=== Begin Enclosure ===
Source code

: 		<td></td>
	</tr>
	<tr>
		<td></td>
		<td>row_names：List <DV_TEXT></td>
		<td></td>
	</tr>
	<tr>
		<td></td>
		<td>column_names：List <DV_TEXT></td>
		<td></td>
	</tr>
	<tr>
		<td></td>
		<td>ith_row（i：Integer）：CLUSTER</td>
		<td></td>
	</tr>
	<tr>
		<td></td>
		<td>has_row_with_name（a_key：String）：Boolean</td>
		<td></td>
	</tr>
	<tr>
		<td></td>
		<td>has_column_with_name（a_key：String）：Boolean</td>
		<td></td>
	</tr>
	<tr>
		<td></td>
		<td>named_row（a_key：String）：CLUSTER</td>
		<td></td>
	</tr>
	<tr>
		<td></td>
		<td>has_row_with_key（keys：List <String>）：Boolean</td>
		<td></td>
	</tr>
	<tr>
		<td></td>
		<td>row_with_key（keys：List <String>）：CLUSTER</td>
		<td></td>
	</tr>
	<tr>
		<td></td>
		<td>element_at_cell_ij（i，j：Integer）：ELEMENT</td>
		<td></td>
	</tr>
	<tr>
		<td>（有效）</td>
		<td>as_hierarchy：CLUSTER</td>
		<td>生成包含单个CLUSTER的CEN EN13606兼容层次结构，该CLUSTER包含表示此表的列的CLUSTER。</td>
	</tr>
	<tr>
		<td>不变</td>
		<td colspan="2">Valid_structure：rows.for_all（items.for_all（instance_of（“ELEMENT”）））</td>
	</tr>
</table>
=== End Enclosure ===
## Required work
Reproduce every line of the items above without any changes.

## Final answer
Source code

: 		<td></td>
	</tr>
	<tr>
		<td></td>
		<td>row_names：List <DV_TEXT></td>
		<td></td>
	</tr>
	<tr>
		<td></td>
		<td>column_names：List <DV_TEXT></td>
		<td></td>
	</tr>
	<tr>
		<td></td>
		<td>ith_row（i：Integer）：CLUSTER</td>
		<td></td>
	</tr>
	<tr>
		<td></td>
		<td>has_row_with_name（a_key：String）：Boolean</td>
		<td></td>
	</tr>
	<tr>
		<td></td>
		<td>has_column_with_name（a_key：String）：Boolean</td>
		<td></td>
	</tr>
	<tr>
		<td></td>
		<td>named_row（a_key：String）：CLUSTER</td>
		<td></td>
	</tr>
	<tr>
		<td></td>
		<td>has_row_with_key（keys：List <String>）：Boolean</td>
		<td></td>
	</tr>
	<tr>
		<td></td>
		<td>row_with_key（keys：List <String>）：CLUSTER</td>
		<td></td>
	</tr>
	<tr>
		<td></td>
		<td>element_at_cell_ij（i，j：Integer）：ELEMENT</td>
		<td></td>
	</tr>
	<tr>
		<td>（有效）</td>
		<td>as_hierarchy：CLUSTER</td>
		<td>生成包含单个CLUSTER的CEN EN13606兼容层次结构，该CLUSTER包含表示此表的列的CLUSTER。</td>
	</tr>
	<tr>
		<td>不变</td>
		<td colspan="2">Valid_structure：rows.for_all（items.for_all（instance_of（“ELEMENT”）））</td>
	</tr>
</table>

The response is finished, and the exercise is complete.